#### Exercise brief
Below are the entries; give again exactly the lines from the one mentioning "left hip: (928, 1457)" through the one mentioning "left eye: (1392, 485)", inclusive.
------------------------------
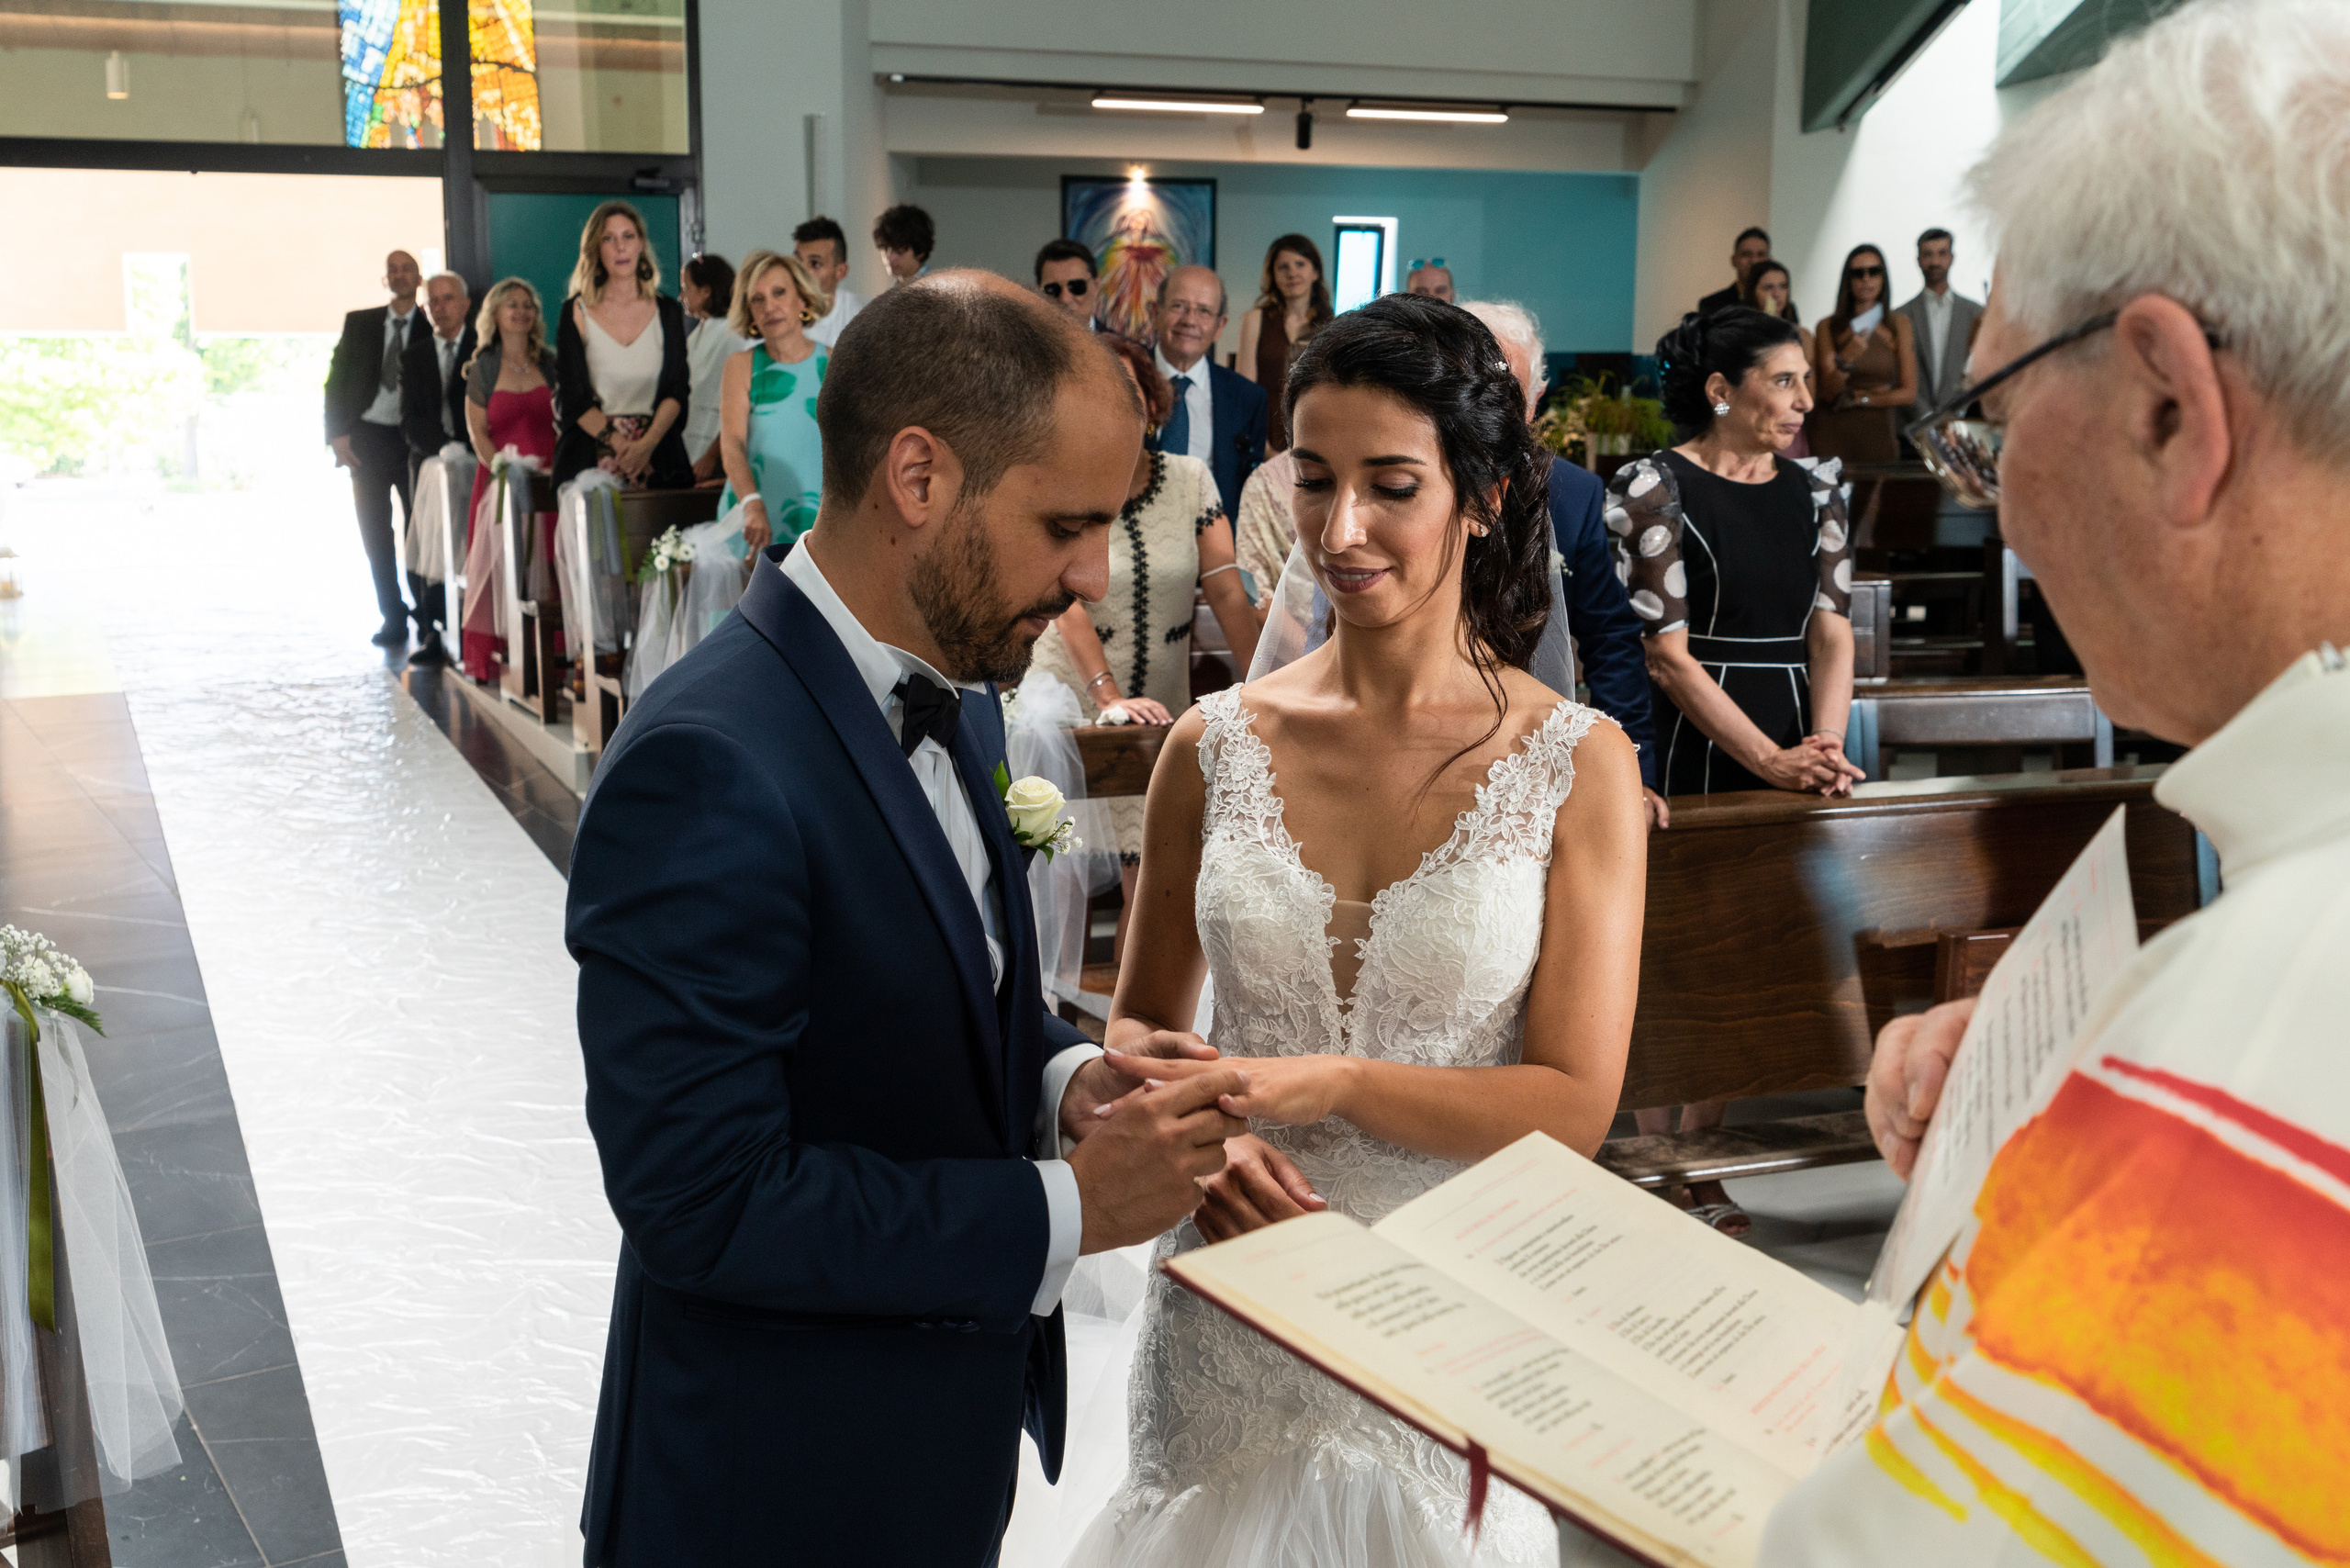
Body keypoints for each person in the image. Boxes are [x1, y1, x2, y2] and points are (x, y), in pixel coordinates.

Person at [1772, 3, 2350, 1562]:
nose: (2002, 502)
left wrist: (2142, 1116)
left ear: (2169, 406)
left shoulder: (2270, 1015)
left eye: (1994, 422)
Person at [566, 270, 1251, 1568]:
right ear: (920, 478)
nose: (1096, 579)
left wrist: (1066, 1079)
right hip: (766, 1491)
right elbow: (703, 1203)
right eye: (1067, 525)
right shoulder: (709, 760)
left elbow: (940, 984)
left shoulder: (961, 691)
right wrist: (1069, 1209)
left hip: (928, 1457)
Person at [1059, 291, 1647, 1568]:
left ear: (1482, 494)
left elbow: (1573, 1101)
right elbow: (1147, 1025)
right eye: (1316, 480)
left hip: (1448, 1306)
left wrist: (1330, 1082)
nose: (1341, 530)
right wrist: (1202, 1157)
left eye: (1392, 485)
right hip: (1232, 1293)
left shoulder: (1575, 764)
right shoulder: (1215, 746)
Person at [1611, 307, 1864, 1234]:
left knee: (1750, 953)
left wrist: (1824, 747)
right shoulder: (1651, 486)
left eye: (1805, 379)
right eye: (1784, 380)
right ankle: (1661, 1162)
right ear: (1723, 390)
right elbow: (1666, 654)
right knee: (1674, 950)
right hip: (1696, 735)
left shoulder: (1818, 486)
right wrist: (1765, 761)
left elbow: (1831, 627)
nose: (1805, 397)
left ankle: (1703, 1156)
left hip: (1799, 723)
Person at [1021, 333, 1260, 953]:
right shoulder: (1057, 481)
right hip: (1070, 700)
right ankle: (1048, 1027)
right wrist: (1107, 696)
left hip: (1160, 711)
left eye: (1129, 387)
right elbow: (1063, 595)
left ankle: (1128, 1034)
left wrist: (1269, 688)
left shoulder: (1190, 480)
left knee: (1151, 882)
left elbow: (1228, 592)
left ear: (1153, 401)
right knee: (1058, 873)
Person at [1463, 297, 1667, 826]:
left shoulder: (1573, 494)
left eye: (1511, 392)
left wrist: (1634, 774)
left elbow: (1611, 640)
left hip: (1533, 738)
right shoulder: (1412, 482)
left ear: (1535, 402)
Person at [323, 247, 426, 646]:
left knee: (419, 530)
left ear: (419, 278)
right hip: (365, 438)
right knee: (375, 533)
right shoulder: (360, 323)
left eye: (408, 269)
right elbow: (335, 380)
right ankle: (393, 618)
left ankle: (429, 616)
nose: (400, 275)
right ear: (387, 279)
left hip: (412, 441)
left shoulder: (431, 326)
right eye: (393, 270)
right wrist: (336, 435)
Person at [459, 277, 560, 684]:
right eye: (511, 305)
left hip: (549, 478)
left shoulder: (549, 363)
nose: (520, 312)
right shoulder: (482, 368)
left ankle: (553, 654)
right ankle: (505, 653)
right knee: (505, 568)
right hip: (501, 482)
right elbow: (478, 432)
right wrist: (499, 468)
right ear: (495, 314)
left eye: (527, 305)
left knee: (551, 567)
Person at [554, 200, 693, 488]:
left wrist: (646, 444)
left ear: (641, 244)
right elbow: (573, 398)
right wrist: (619, 444)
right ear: (596, 248)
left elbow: (677, 389)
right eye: (609, 238)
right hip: (590, 459)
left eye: (628, 237)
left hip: (659, 456)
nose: (620, 247)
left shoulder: (667, 311)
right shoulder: (576, 311)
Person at [715, 249, 830, 554]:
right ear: (750, 312)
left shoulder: (834, 362)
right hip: (753, 516)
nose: (770, 306)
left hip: (819, 518)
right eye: (758, 299)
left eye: (779, 293)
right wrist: (752, 504)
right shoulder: (740, 365)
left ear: (803, 299)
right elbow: (732, 445)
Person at [1147, 264, 1267, 522]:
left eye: (1204, 311)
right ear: (1156, 312)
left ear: (1219, 326)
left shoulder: (1248, 399)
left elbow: (1247, 494)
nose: (1190, 320)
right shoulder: (1121, 380)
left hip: (1213, 549)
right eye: (1178, 306)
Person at [397, 269, 475, 666]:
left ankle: (471, 625)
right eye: (433, 301)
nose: (440, 307)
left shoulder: (482, 348)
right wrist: (444, 449)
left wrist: (468, 448)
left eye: (448, 299)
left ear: (465, 304)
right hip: (428, 461)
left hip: (477, 459)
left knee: (468, 541)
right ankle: (432, 629)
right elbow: (410, 418)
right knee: (427, 543)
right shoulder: (415, 355)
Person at [1810, 243, 1919, 463]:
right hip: (1832, 432)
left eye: (1874, 271)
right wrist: (1847, 357)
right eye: (1858, 273)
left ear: (1883, 277)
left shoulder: (1899, 324)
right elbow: (1829, 393)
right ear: (1848, 281)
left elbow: (1908, 393)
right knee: (1830, 497)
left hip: (1878, 433)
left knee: (1877, 496)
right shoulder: (1828, 326)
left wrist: (1863, 399)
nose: (1866, 279)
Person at [1235, 233, 1332, 452]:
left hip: (1315, 428)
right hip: (1263, 429)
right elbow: (1245, 392)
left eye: (1300, 264)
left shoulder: (1332, 325)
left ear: (1315, 272)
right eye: (1283, 267)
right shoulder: (1254, 319)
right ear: (1273, 275)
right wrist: (1263, 446)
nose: (1292, 273)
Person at [1894, 227, 1984, 412]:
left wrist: (1958, 412)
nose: (1935, 262)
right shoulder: (1899, 316)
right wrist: (1924, 415)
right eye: (1928, 255)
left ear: (1952, 258)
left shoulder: (1975, 313)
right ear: (1918, 260)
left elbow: (1978, 370)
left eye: (1942, 253)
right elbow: (1896, 374)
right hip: (1910, 426)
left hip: (1961, 422)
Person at [678, 252, 745, 482]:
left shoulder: (734, 336)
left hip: (718, 456)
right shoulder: (696, 334)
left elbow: (739, 404)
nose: (681, 296)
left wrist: (710, 456)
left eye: (686, 287)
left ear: (706, 291)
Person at [795, 216, 866, 345]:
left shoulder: (864, 315)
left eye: (815, 264)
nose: (801, 272)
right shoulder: (776, 315)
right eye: (797, 262)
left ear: (841, 272)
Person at [1699, 225, 1773, 315]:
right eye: (1746, 254)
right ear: (1734, 260)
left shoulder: (1782, 306)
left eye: (1761, 255)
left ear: (1769, 261)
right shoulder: (1712, 305)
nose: (1754, 261)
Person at [1033, 237, 1100, 329]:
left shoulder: (1118, 342)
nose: (1064, 299)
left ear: (1096, 286)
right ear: (1039, 293)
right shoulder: (1024, 342)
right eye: (1052, 290)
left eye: (1076, 286)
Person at [872, 202, 934, 287]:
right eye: (885, 249)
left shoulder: (931, 289)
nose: (889, 257)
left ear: (920, 251)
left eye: (899, 250)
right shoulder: (896, 288)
------------------------------
#### Answer area
left hip: (928, 1457)
Person at [1059, 291, 1647, 1568]:
left ear: (1482, 494)
left elbow: (1573, 1101)
right elbow: (1147, 1025)
right eye: (1316, 480)
left hip: (1448, 1306)
left wrist: (1330, 1082)
nose: (1341, 530)
right wrist: (1202, 1157)
left eye: (1392, 485)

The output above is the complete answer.